In PerJob mode, all resources are released after a task is executed, including JobManager and TaskManager. Session mode is different. Its Dispatcher and ResourceManager can be reused. In Session mode, when the Dispatcher receives the request, it will start JobManager (A) and let JobManager (A) complete the start of TaskManager. JobManager (B) and the corresponding TaskManager are then started. Resources are not released after tasks A and B are completed. Session mode is also called multi-threaded mode. Resources exist and are not released. Multiple JobManagers share a Dispatcher and flink-YARN ResourceManager.

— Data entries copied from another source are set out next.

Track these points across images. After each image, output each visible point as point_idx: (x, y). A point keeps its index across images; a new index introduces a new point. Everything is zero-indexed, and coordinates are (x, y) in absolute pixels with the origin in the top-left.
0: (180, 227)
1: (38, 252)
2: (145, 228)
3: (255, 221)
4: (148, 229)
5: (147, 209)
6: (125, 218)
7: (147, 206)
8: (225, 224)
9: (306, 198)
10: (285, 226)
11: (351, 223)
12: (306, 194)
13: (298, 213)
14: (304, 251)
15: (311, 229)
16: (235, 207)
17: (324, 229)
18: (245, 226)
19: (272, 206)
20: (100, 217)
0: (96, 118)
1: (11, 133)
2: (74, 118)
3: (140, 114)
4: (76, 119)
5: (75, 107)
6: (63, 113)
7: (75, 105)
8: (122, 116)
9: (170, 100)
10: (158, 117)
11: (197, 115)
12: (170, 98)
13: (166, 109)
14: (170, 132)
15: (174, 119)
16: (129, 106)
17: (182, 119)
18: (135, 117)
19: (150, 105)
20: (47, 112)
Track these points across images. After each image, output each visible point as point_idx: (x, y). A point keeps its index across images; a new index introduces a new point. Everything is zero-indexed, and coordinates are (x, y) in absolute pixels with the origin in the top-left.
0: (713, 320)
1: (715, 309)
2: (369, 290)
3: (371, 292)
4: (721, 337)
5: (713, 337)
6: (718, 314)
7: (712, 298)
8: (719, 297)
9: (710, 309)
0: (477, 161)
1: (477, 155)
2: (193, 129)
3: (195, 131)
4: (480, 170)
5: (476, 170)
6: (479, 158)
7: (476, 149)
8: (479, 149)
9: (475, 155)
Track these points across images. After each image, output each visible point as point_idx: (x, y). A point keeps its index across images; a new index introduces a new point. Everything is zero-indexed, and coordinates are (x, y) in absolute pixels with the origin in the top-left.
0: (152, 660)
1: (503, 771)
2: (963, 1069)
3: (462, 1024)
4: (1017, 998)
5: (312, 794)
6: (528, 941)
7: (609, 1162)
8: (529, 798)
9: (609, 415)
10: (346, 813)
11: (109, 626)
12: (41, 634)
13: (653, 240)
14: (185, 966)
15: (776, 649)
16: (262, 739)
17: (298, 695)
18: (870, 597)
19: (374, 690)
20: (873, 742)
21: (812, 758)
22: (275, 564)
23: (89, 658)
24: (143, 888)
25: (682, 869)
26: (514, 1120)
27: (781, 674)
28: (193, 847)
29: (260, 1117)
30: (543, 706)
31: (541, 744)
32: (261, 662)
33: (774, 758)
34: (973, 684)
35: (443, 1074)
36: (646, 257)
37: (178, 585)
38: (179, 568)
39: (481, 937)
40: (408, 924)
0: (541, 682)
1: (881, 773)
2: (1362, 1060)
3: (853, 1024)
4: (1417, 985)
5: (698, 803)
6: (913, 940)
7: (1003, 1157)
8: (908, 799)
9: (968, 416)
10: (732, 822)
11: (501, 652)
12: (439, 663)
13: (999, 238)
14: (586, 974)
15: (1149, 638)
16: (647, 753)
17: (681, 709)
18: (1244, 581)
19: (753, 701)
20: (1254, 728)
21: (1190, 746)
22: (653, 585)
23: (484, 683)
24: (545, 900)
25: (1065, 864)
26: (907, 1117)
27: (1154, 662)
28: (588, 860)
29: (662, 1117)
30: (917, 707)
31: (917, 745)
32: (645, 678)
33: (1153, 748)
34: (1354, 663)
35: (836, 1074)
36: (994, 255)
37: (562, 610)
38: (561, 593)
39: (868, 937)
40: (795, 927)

The reference scenarios of the Session mode and per-job mode are different. The Per Job mode is suitable for tasks that are insensitive to startup time and take a long time to run. The Seesion mode is suitable for tasks that run in a short time, usually batch tasks. If the Per Job mode is used to run short-duration tasks, resources need to be applied for frequently. After running tasks, resources need to be released, and resources need to be applied for again next time. Obviously, the frequent start and stop of tasks does not apply to the Per Job mode, but rather to the Session mode.

Yarn Mode Features

The Yarn mode has the following advantages:

  • Unified resource management and scheduling. Resources (such as memory, CPU, disks, and networks) of all nodes in a Yarn cluster are abstracted into Containers. When computing frameworks require resources to perform computing tasks, they need to apply for Containers from Resource Manager. YARN schedules resources and allocates containers based on specific policies. Yarn mode Multiple task scheduling policies can be used to improve cluster resource utilization. For example, FIFO Scheduler, Capacity Scheduler, and Fair Scheduler can set task priority.
  • Resource isolation: Yarn uses the lightweight resource isolation mechanism Cgroups to isolate resources from each other. If the amount of resources used by a Container exceeds the preset upper limit, the Container kills them.
  • Automatic Failover. For example, Yarn NodeManager monitoring and Yarn ApplicationManager abnormal restore.

The Yarn mode has many advantages, but also has many disadvantages, such as high o&M deployment cost and low flexibility.